Lets face it, those who dress like they are stuck in the 90’s are automatically written off as old-fashioned and disconnected. So before you even sing the first song, the young crowd has already unplugged because they feel like they can’t relate.

Change is good, but hard. Maybe someone on your team is having a hard time transitioning their clothing style into something a little more ‘relevant’. My advice - be kind, but be honest. Explain to them the importance of first impressions and encourage them to develop a vision for the younger generation.

Now, I am not saying that 40 year olds should dress like teenagers. Dress appropriate for your age while staying relevant, it will help the older generation connect with the younger generation.

4. Stay Flexible

I sure have been around some stiff leaders, and I am sure you have too. Leaders like that extinguish the fire of everyone around them while creating an atmosphere of apathy and resentment.

By all means, have some guidelines for your dress code, but leave room for your musicians and vocalists to express their creativity through the way they dress. I have heard this many times, “Musicians are their own special breed”, and that is oh so true. One sure way to kill their not-so-normal joy is to tack them down with a rule book.

Here's another great post on worship team dress code on the Seeds blog: Worship Team Dress Code


Leave a Reply

Your email address will not be published. Required fields are marked *

6 comments on “4 Guidelines for Worship Team Dress Code”

  1. As.one of the older ones I the worship team and the not so skinny body type, I do find it hard to not stand our compared to the younger, fitter members of the worship team. I am a mom of 3 but of course cover up any distractions" Our leaders said, you never know what ppl are walking through or struggling with do you never want to be that person who causes someone to slip.

  2. I have addressed this issue several times on my praise team. I have gone so far as to ban leggings with short tops. If ladies wear them they have to have a top that comes mid-thigh. My husband is the pastor and sits on the front row. I have told my ladies..."do you want your pastor seeing what you have on display?"
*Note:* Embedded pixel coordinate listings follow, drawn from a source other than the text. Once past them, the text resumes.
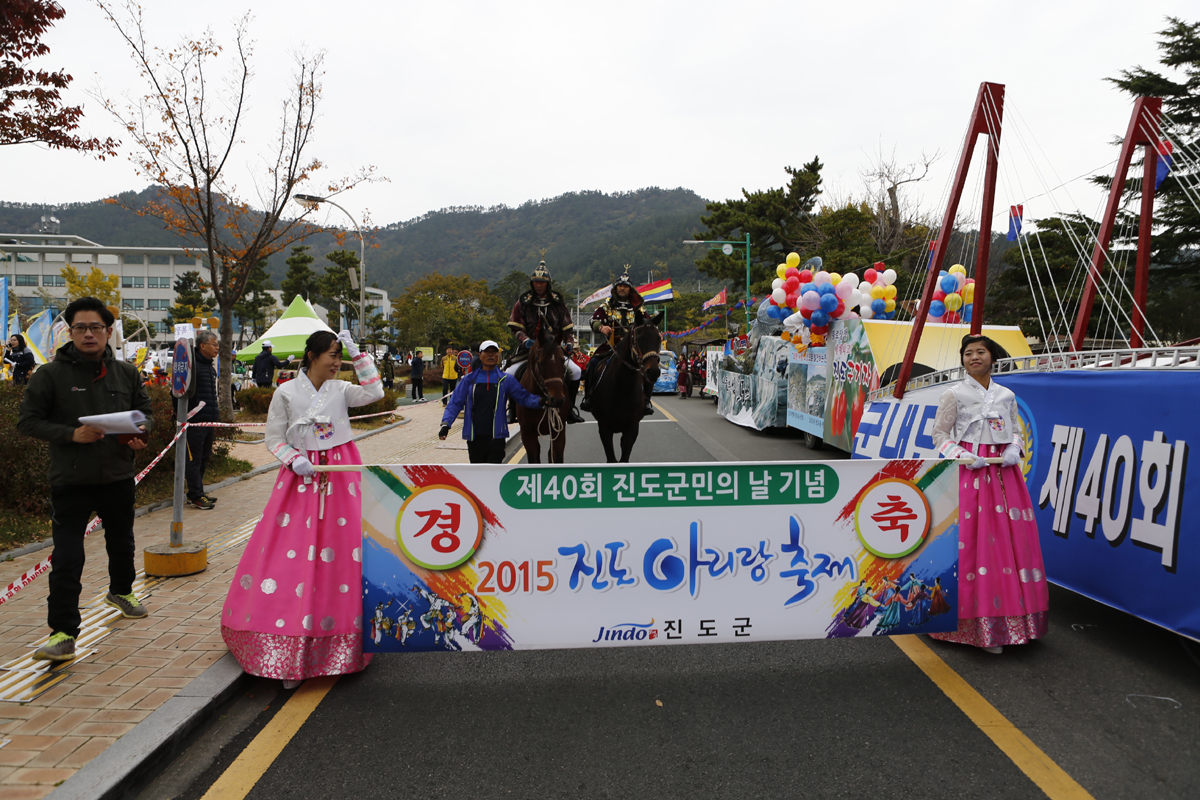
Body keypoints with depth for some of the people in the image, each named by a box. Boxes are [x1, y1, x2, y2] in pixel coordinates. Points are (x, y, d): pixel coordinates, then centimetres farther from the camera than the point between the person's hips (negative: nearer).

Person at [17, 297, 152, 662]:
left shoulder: (126, 373, 3)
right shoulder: (51, 375, -8)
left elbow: (145, 410, 15)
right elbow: (28, 420, -7)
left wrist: (138, 435, -6)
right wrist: (71, 434, -21)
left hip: (118, 478, 4)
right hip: (71, 481, -4)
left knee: (121, 543, 23)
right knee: (67, 559, -9)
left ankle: (121, 591, 50)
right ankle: (63, 633, -2)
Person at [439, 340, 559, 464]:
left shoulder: (506, 380, 4)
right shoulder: (470, 379, 4)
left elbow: (524, 397, 2)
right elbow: (455, 403, 2)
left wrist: (541, 401, -19)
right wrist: (446, 424, -12)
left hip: (496, 437, -2)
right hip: (474, 437, 2)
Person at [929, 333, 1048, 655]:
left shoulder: (1006, 396, 11)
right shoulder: (954, 395, -1)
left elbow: (1016, 430, 17)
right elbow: (940, 434, -1)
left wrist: (1013, 450, -4)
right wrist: (964, 456, -15)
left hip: (1003, 471, 4)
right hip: (969, 472, -4)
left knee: (1009, 538, 3)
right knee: (971, 541, -6)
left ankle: (1008, 615, 14)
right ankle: (976, 619, 2)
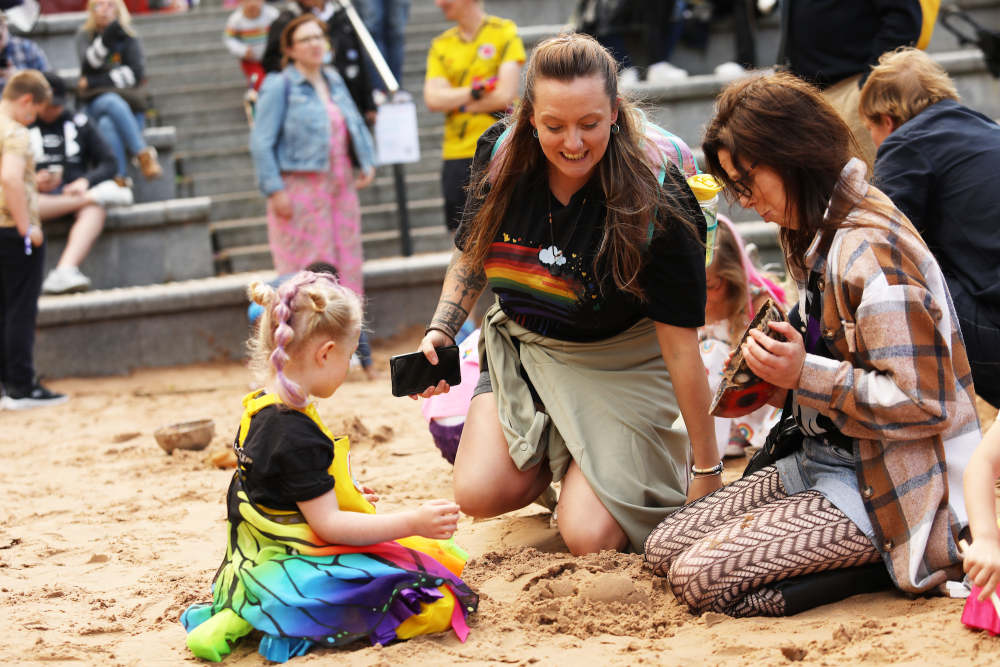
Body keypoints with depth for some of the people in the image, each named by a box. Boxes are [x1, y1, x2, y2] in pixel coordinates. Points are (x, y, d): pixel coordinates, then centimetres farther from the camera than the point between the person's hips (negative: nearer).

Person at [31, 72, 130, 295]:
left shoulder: (79, 123, 18)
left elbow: (109, 163, 11)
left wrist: (85, 181, -10)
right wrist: (34, 182, -15)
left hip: (76, 191, 1)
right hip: (40, 196, -1)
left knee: (93, 210, -36)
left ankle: (65, 270, -57)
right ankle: (98, 196, -31)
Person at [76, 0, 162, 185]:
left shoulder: (129, 37, 11)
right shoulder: (85, 35, 11)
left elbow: (136, 73, -2)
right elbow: (89, 64, -9)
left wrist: (97, 81, -7)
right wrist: (107, 37, -24)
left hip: (129, 102, 0)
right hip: (96, 100, 0)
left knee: (107, 124, -35)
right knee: (113, 102, -36)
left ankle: (119, 178, -50)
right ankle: (143, 154, -47)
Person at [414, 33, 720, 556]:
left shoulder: (655, 203, -26)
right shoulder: (502, 158, -13)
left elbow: (681, 345, -22)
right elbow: (472, 256, 10)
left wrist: (708, 470, -17)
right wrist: (440, 331, -6)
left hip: (618, 366, -4)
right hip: (521, 347, 4)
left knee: (589, 538, -17)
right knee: (480, 494, -17)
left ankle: (651, 462, 16)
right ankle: (552, 457, 16)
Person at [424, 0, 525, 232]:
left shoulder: (504, 32, -1)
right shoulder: (441, 44, 12)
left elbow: (505, 95, -11)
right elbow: (432, 99, -1)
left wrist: (457, 103, -2)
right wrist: (475, 90, -12)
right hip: (456, 154, 4)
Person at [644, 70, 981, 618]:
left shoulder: (871, 250, -22)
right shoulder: (815, 234, 10)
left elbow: (924, 403, -24)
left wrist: (805, 375, -22)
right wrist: (777, 376, 3)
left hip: (886, 493, -10)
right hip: (822, 463, 10)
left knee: (698, 578, -20)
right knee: (663, 548, 5)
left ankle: (884, 566, -7)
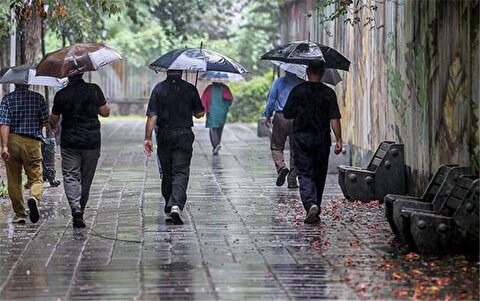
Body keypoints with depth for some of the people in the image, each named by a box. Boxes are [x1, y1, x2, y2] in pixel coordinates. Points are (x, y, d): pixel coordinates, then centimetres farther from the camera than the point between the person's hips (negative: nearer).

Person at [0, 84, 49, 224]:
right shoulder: (38, 98, 0)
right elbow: (45, 122, 4)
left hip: (12, 140, 1)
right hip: (32, 142, -1)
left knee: (14, 181, 12)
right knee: (36, 178, 6)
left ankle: (19, 214, 14)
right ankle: (34, 198, -26)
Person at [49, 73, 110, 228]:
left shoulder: (61, 95, -5)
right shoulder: (94, 90, -5)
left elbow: (54, 119, 6)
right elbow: (105, 112, 2)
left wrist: (54, 127, 29)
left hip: (69, 142, -1)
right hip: (92, 140, 1)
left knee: (70, 176, 2)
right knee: (86, 177, 12)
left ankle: (76, 209, -18)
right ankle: (80, 211, 19)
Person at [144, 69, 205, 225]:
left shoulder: (159, 88, -2)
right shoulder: (190, 89, -2)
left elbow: (152, 116, -7)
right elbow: (200, 113, 4)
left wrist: (148, 138, -5)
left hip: (164, 136, 1)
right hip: (184, 136, -1)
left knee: (167, 173, 13)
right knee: (181, 172, -2)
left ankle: (169, 209, 20)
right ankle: (176, 205, -22)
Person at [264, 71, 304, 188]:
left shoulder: (278, 82, 1)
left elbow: (271, 99, 0)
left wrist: (267, 116, 9)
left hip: (281, 117, -1)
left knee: (276, 147, 10)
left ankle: (281, 167, -18)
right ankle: (292, 180, 6)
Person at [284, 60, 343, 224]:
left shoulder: (297, 91, -3)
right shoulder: (329, 93, -2)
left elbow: (287, 114, 1)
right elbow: (334, 119, -7)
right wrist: (339, 140, -5)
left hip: (301, 138, -1)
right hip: (322, 139, 1)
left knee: (305, 174, 0)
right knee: (319, 175, 12)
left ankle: (311, 204, -23)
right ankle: (316, 211, 18)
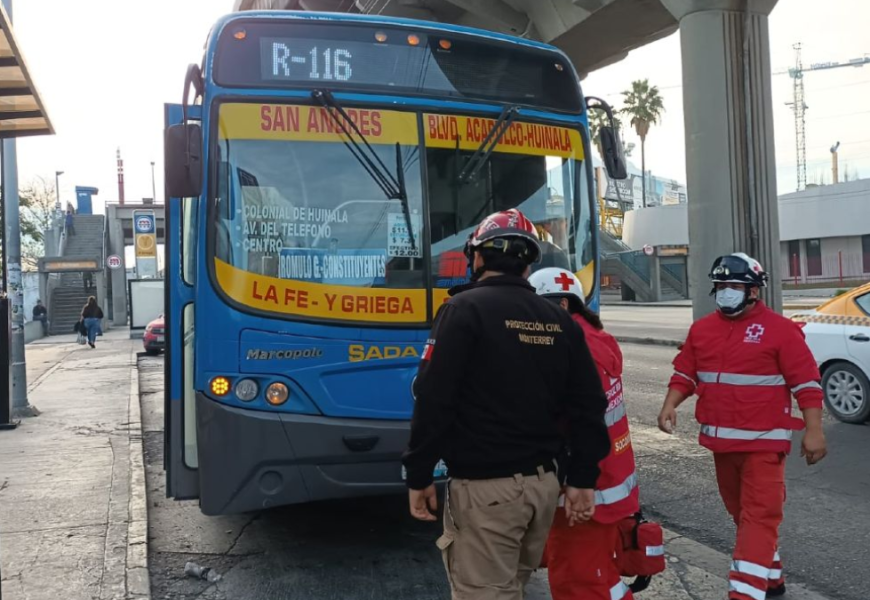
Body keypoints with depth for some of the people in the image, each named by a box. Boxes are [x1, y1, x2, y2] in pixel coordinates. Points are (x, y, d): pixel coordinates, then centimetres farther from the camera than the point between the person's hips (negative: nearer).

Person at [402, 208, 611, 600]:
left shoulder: (464, 309, -10)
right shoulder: (560, 321, 9)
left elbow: (434, 399, -15)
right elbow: (589, 407, 8)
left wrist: (418, 476, -7)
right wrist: (582, 480, 13)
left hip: (485, 487, -6)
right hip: (543, 483, 7)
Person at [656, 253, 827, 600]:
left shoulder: (779, 330, -9)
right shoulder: (702, 329, 7)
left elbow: (807, 383, -9)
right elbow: (685, 374, 10)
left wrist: (814, 430, -13)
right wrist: (670, 405, -6)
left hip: (763, 441, -6)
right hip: (721, 440, 6)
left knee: (759, 517, -6)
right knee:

    I am over "40" and try to stay relevant but please realize that the 20-30 somethings are not the only people who attend our churches. I have someone on my praise team from every generation so that when a visitor, no matter what their age, comes to our church they will feel welcome. We sing mostly contemporary worship mixed with a few traditional songs. I am with you on the dress code and feel this is an important issue to address for anyone who is on the platform for Christ. Thank you for sharing your thoughts. I am always looking for positive reinforcements for my team. God bless you.

  3. My church's music is contemporary and there is a variety of styles people wear from suits to jeans. We also have a praise and worship team that dress very casual. One thing that bothers me was this morning one of the Team members, who is in their late 20s, wore a Guns and Roses t-shirt. This is not the first time the person has worn a t-shirt with a secular band's name. I would like to give some helpful advice to the Worship Leader that wearing this t-shirt is not appropriate. If you have some guidance on how to handle this situation, it would be great. Should this issue be brought to the pastor first or just tell the Worship Leader. Thanks.

    1. The best course of action is to have a one-on-one conversation with the person wearing the shirt and let them know how the shirt is perceived. They are probably clueless.